Latest Invention - `Silent Speech’ – Magnetic Tongue Control System
Latest inventions can now recognize `silent speech’ by keeping checks on the tongue and ears. On training it to identify suitable phrases, it can enable people who tend to be disabled or work in loud environment, to control quietly the wearable devices.
This new devices depends in part on a magnetic tongue control system which had been earlier designed to aid people with paralysis to drive a power wheelchair through tongue movements. However, the researchers were worried that the technology which depends on a magnetic tongue piercing or a sensor affixed to the tongue could be too disturbing for some of the users.
The Tongue Drive System – TDS is the work of a team under the guidance of Jeonghee Kim at Georgia Institute of Technology in Atlanta, US. The system needs users to pierce their tongue with a barbell shaped device. A professor at the Georgia Institute of Technology and technical lead on the wearable computer Google Glass, Thad Starner, had been motivated to attempt ear movements after an appointment with a dentist.
Dentist – Motivated Silent Speech Recognition
The dentist had stuck a finger in Starner’s ear and had asked him to bite down, some quick test for jaw function.
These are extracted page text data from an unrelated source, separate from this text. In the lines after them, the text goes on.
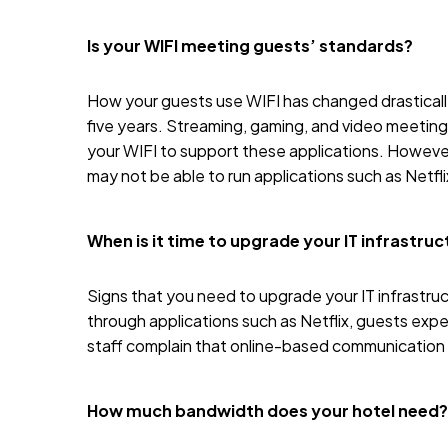
Is your WIFI meeting guests’ standards?
How your guests use
WIFI
has changed drastically
five years. Streaming, gaming, and video meetings
your WIFI to support these applications. However
may not be able to run applications such as Netfl
When is it time to upgrade your IT infrastru
Signs that you need to upgrade your IT infrastr
through applications such as
Netflix
, guests expe
staff complain that online-based communication is
How much bandwidth does your hotel need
As his jaw seemed to move, so also the space in his ears moved. This led him to wonder if he could do silent speech recognition with that experiment.
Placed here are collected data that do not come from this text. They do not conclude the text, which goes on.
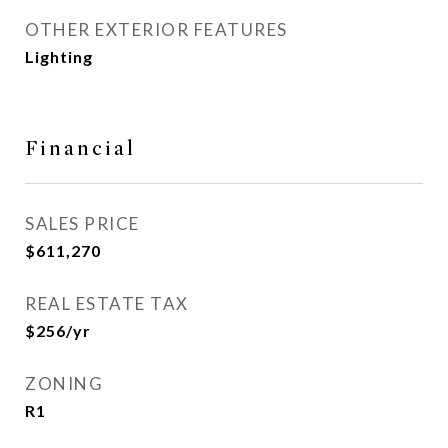
OTHER EXTERIOR FEATURES
Lighting
Financial
SALES PRICE
$611,270
REAL ESTATE TAX
$256/yr
ZONING
R1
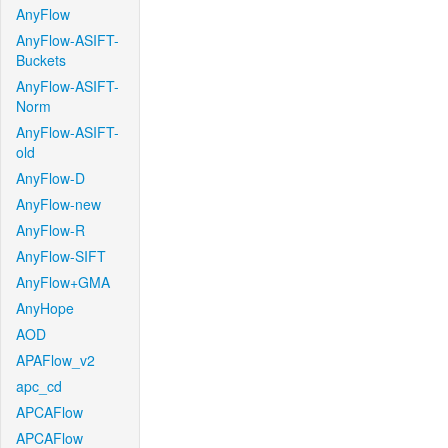
AnyFlow
AnyFlow-ASIFT-
Buckets
AnyFlow-ASIFT-
Norm
AnyFlow-ASIFT-
old
AnyFlow-D
AnyFlow-new
AnyFlow-R
AnyFlow-SIFT
AnyFlow+GMA
AnyHope
AOD
APAFlow_v2
apc_cd
APCAFlow
APCAFlow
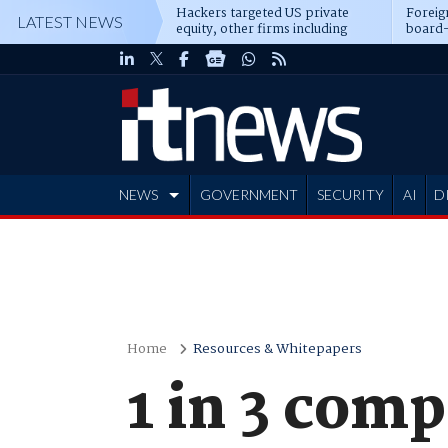
Hackers targeted US private
Foreig
LATEST NEWS
equity, other firms including
board-
Blackstone, CME
NEWS
GOVERNMENT
SECURITY
AI
D
ADVERTISE
Home
Resources & Whitepapers
1 in 3 comp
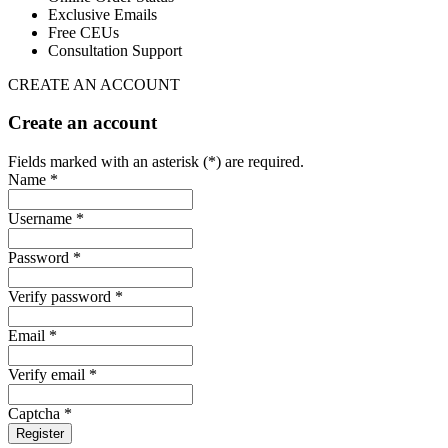
Exclusive Emails
Free CEUs
Consultation Support
CREATE AN ACCOUNT
Create an account
Fields marked with an asterisk (*) are required.
Name *
Username *
Password *
Verify password *
Email *
Verify email *
Captcha *
Register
The subsequent device tends to combine tongue control with earpieces which seems somewhat like headphones and each of it is embedded with a proximity sensor which utilises infrared light to map the changing shape of the ear canal. Various words require various jaw movements, deforming the canal in slightly different ways.
The team had listed 12 phrases which could be essential, for the test, like `I need to use the bathroom’, or `Give me my medicine, please’. People were then recorded, repeating these while wearing the device. With the tongue and ear trackers in, the software could recognize what the wearer was saying, almost 90% of the time. With the use of ear trackers only, the accuracy seemed a bit lower. The researchers expect to build a phrasebook of useful words as well as sentences which could be recognisable from the ear data.
Jaw-emes
A graduate student at Georgia Technology, Abdelkareem Bedri states that they call them `jaw-emes’. Besides this, they have also started looking into other probable uses for the ear data. One experiment with an improved version of the ear trackers had reached 96% accuracy in recognizing simple jaw gestures, like a move from left to right.
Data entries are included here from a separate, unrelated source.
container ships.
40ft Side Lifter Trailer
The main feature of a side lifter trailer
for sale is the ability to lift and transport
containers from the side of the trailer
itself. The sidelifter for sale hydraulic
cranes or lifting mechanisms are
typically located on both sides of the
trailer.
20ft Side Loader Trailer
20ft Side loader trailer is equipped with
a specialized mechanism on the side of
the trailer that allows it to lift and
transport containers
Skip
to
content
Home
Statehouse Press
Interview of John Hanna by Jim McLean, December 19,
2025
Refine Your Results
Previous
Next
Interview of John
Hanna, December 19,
These types of gestures would enable the wearer discreetly control the wearable device. Heartbeat monitoring too seems possible and can support the system to verify that it is placed properly in the ears of the wearer.
Bruce Denby tends to work on silent speech in his lab at the Pierre and Marie Curie University in Paris and states that demonstrating that the technology is `industry ready, could be crucialin bringing the technology to the market. He further added that `the true holy grail of silent speech is continuous speech recognition. However, the potential of recognizing even a limited set of phrases is a tremendous boon already for some disabled individuals.